▸ **PROBLEM DETAILS**:
Print the entries verbatim, leaving out the images they contain.

▸ **SUPPLIED DATA**:

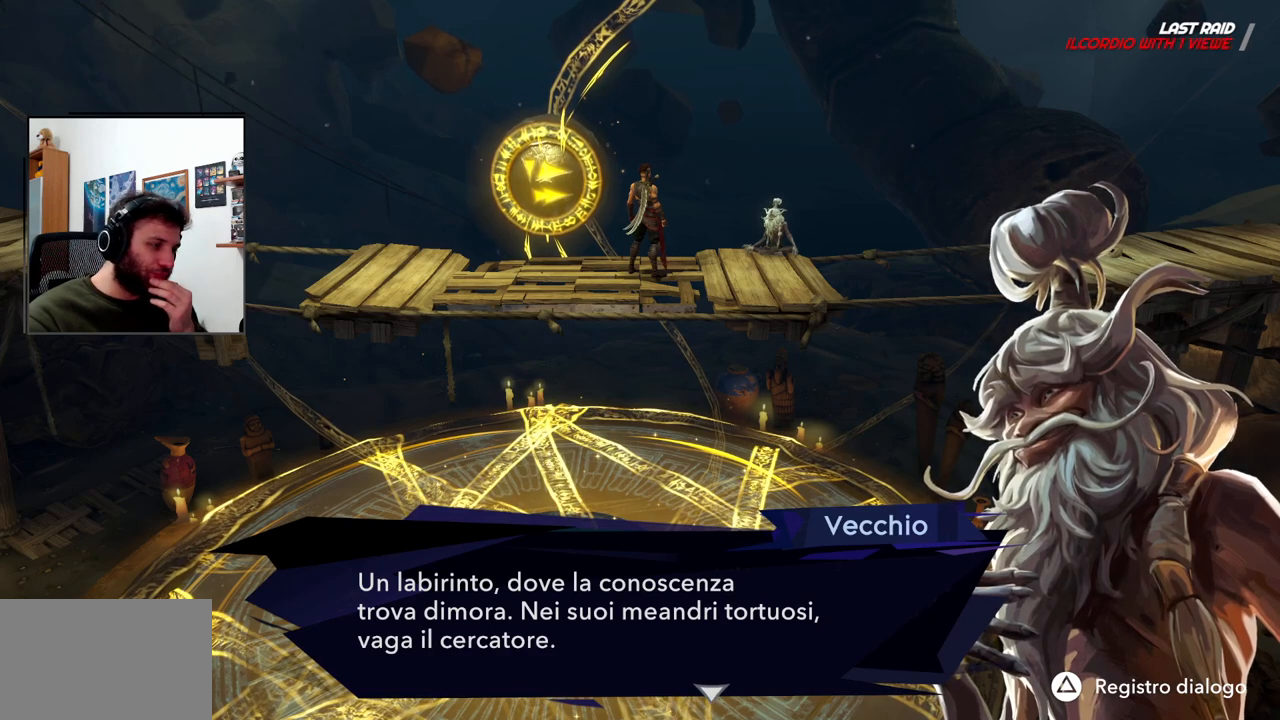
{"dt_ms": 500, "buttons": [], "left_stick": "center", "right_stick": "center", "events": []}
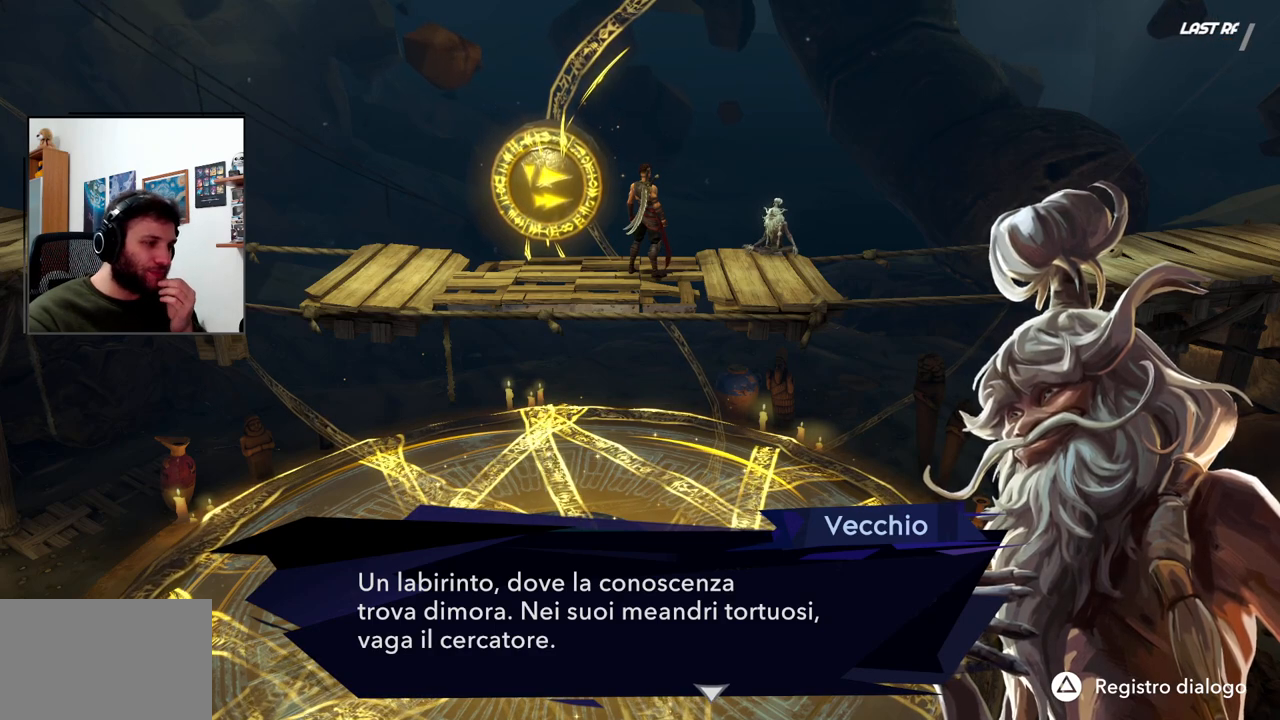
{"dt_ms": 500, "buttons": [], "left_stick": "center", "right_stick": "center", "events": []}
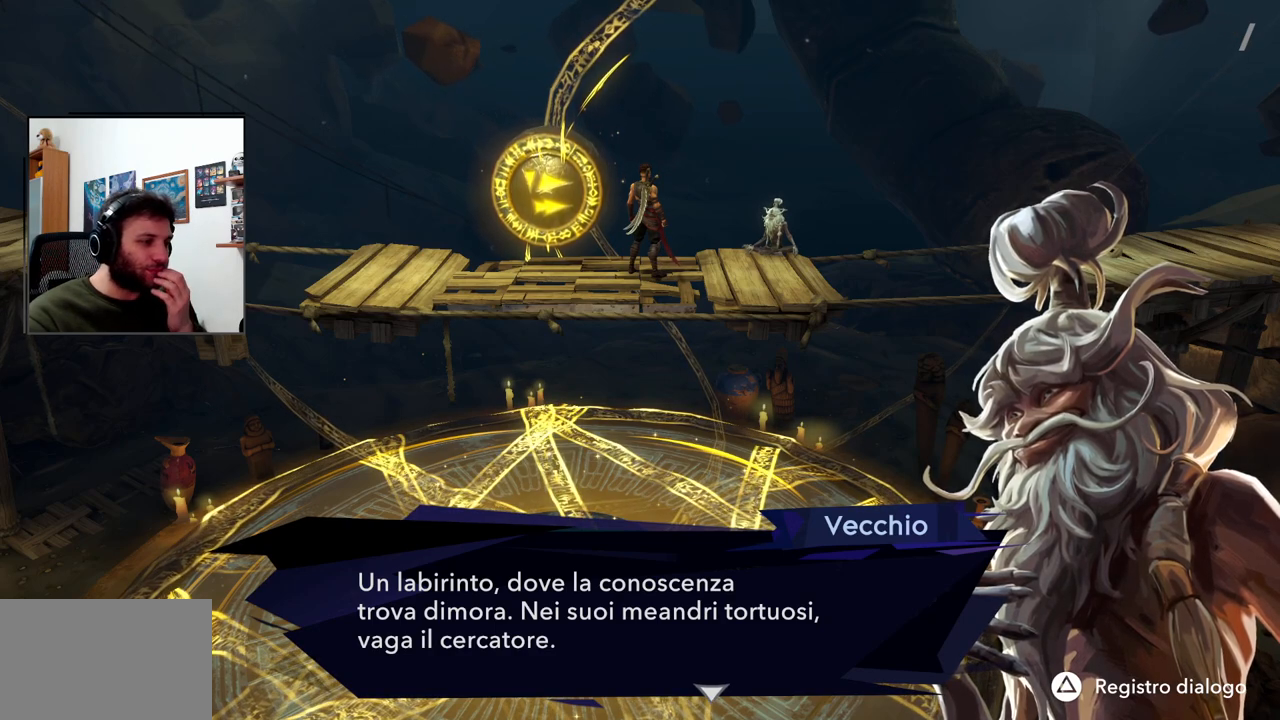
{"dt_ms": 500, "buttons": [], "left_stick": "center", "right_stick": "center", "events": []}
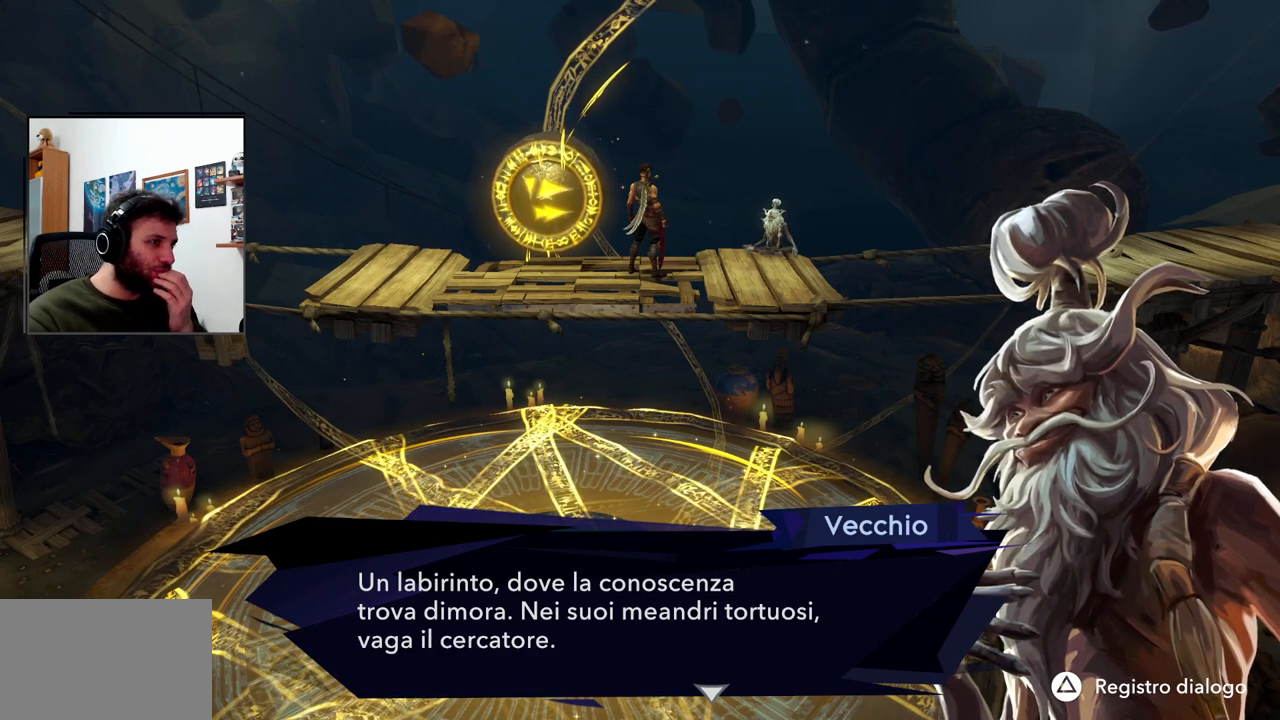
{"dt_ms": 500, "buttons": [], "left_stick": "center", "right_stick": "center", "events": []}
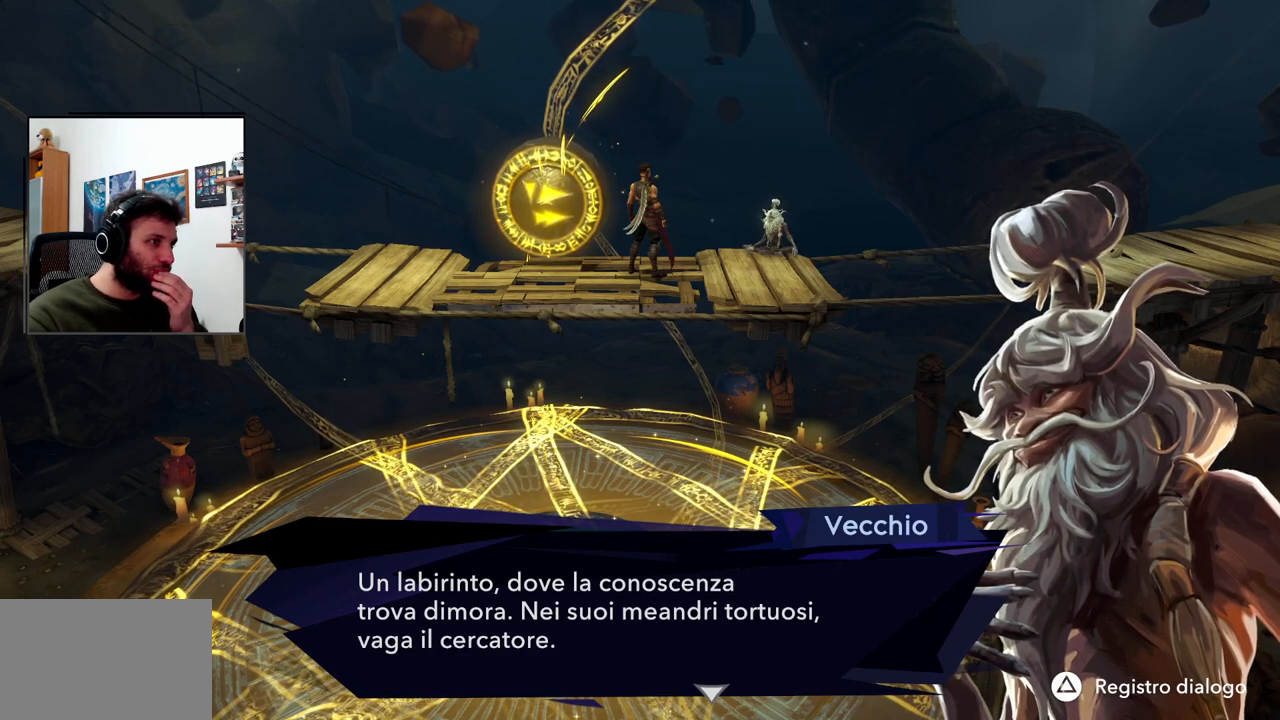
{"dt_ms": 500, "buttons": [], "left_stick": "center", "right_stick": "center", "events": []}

▸ **ANSWER TO THE PROBLEM**:
{"dt_ms": 500, "buttons": [], "left_stick": "center", "right_stick": "center", "events": []}
{"dt_ms": 500, "buttons": [], "left_stick": "center", "right_stick": "center", "events": []}
{"dt_ms": 500, "buttons": [], "left_stick": "center", "right_stick": "center", "events": []}
{"dt_ms": 500, "buttons": [], "left_stick": "center", "right_stick": "center", "events": []}
{"dt_ms": 500, "buttons": [], "left_stick": "center", "right_stick": "center", "events": []}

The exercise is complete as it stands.